**The problem**
Copy out every line below that contains the string "capital". Treat uppercase and lowercase letters as different.

**Data to use**
◆ ◆ ◆ ◆ ◆

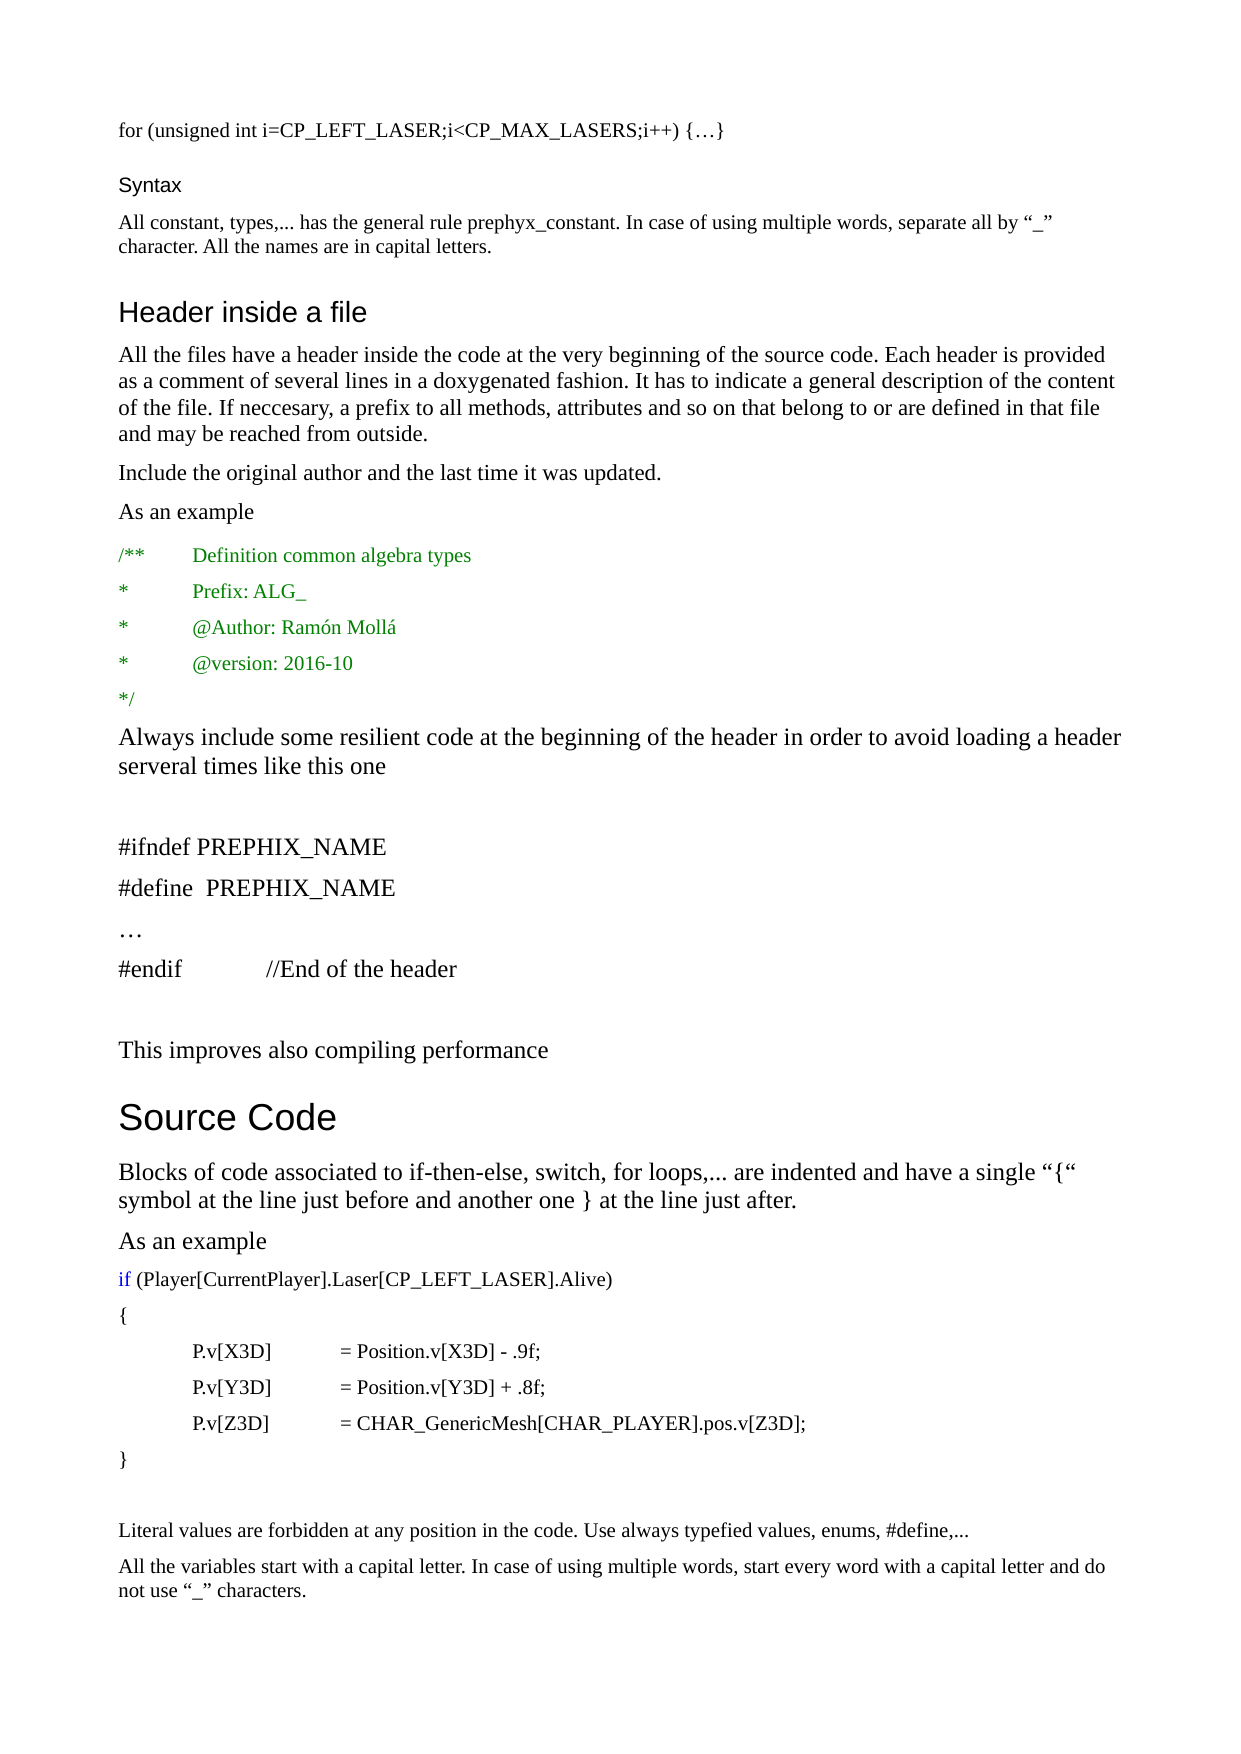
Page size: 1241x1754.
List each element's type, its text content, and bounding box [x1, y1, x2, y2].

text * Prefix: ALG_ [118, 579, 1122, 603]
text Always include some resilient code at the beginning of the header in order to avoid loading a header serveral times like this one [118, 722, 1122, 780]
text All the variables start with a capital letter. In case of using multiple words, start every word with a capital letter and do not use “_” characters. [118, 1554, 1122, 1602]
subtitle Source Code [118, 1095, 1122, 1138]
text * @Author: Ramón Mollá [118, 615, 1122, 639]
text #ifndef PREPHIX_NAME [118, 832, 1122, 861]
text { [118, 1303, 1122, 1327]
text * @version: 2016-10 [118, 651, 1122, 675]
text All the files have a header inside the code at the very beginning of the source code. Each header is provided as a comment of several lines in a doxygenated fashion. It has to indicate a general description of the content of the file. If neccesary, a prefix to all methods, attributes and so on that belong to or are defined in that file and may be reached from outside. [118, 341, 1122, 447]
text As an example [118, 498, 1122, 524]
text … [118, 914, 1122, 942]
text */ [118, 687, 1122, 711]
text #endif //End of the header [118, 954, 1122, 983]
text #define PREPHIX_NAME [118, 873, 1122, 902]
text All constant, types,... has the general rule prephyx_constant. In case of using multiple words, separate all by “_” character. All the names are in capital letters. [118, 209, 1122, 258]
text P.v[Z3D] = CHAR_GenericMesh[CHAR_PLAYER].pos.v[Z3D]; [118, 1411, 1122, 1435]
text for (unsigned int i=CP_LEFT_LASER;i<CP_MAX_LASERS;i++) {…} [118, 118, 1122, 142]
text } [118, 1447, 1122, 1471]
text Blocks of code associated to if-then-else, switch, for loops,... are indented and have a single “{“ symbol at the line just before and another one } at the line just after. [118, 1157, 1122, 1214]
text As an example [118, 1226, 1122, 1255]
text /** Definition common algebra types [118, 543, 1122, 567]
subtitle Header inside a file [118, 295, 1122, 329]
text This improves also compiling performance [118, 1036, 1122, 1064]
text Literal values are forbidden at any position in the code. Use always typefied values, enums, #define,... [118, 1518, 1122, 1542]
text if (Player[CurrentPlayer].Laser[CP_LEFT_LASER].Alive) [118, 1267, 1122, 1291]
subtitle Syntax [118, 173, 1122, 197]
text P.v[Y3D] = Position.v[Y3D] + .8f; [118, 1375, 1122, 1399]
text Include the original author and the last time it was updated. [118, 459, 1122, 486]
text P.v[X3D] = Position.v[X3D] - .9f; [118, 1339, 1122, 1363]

◆ ◆ ◆ ◆ ◆

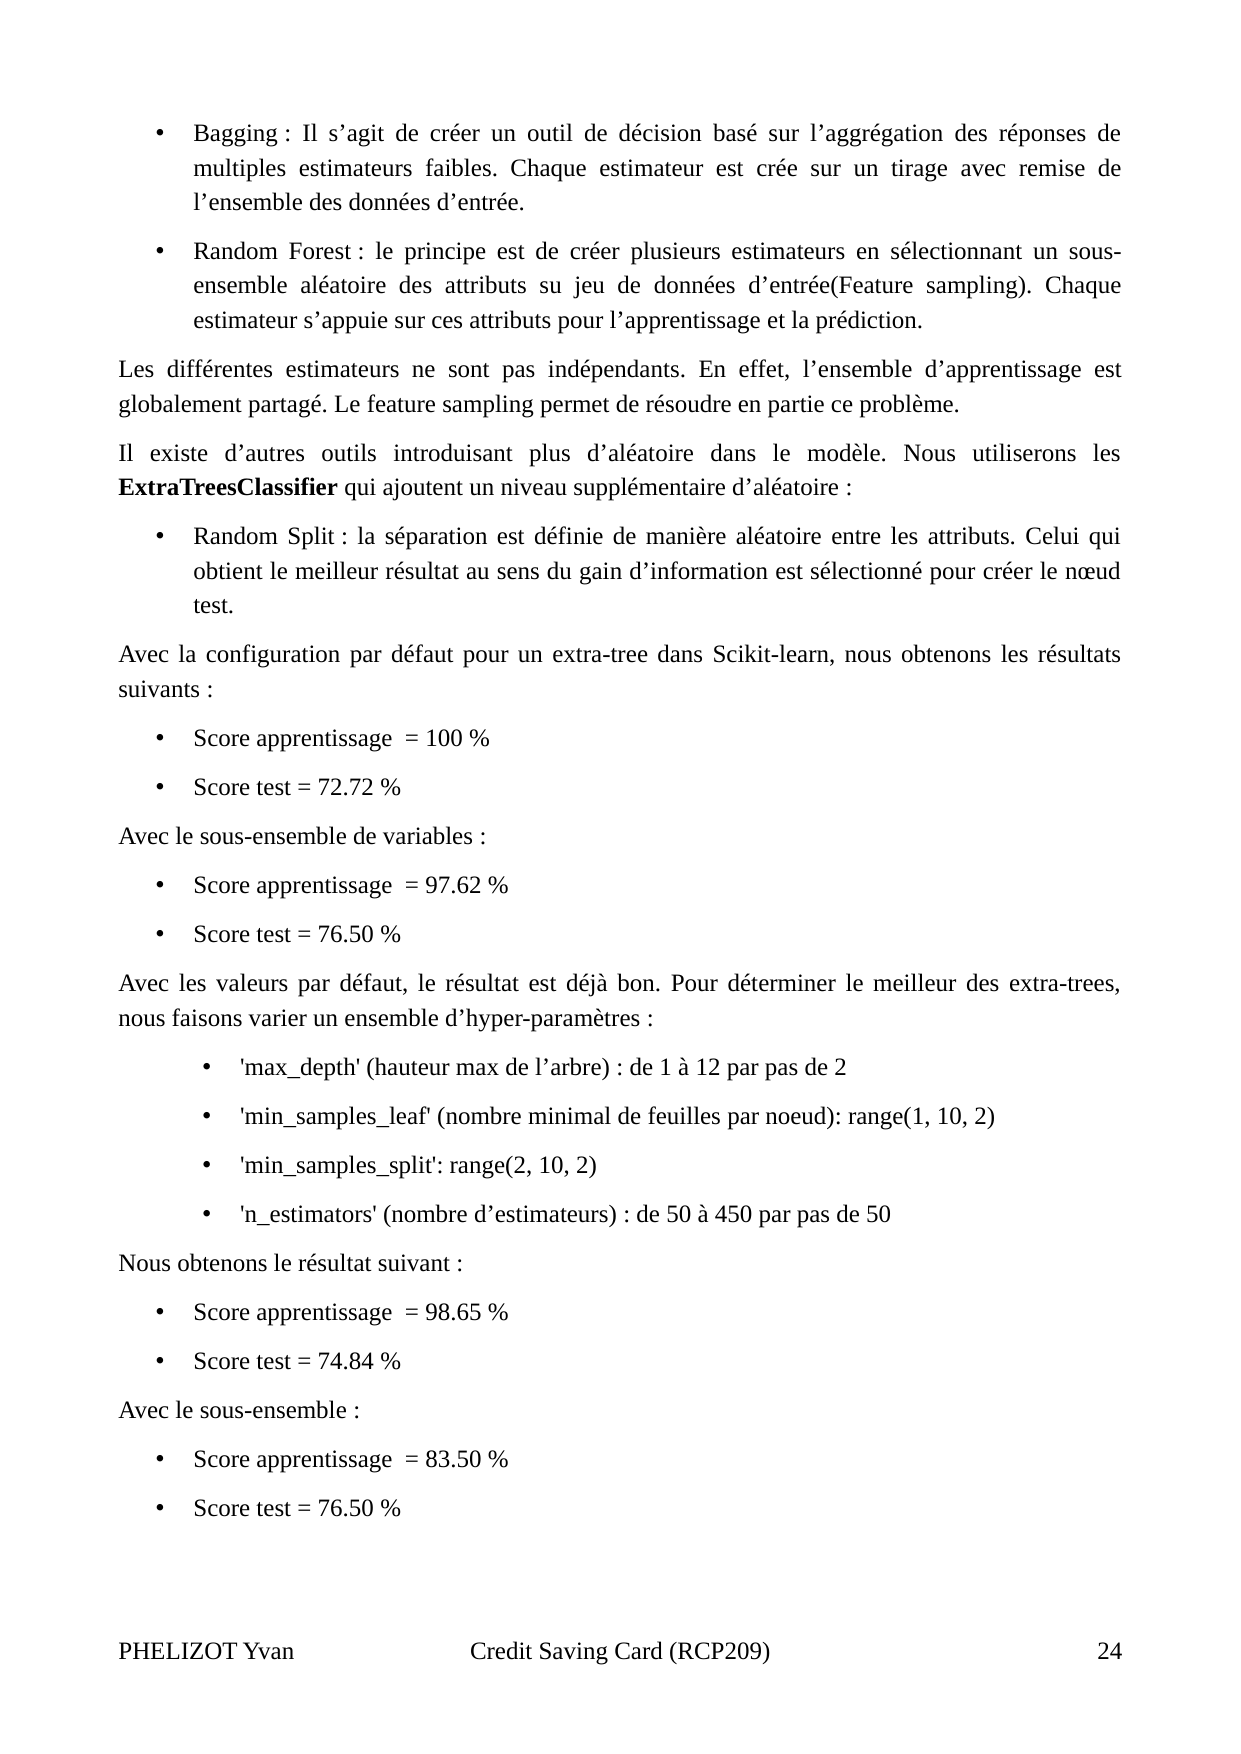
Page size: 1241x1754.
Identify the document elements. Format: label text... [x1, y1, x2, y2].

◆ ◆ ◆ ◆ ◆

**Exercise response**
text All the variables start with a capital letter. In case of using multiple words, start every word with a capital letter and do not use “_” characters. [118, 1554, 1122, 1602]
text All constant, types,... has the general rule prephyx_constant. In case of using multiple words, separate all by “_” character. All the names are in capital letters. [118, 209, 1122, 258]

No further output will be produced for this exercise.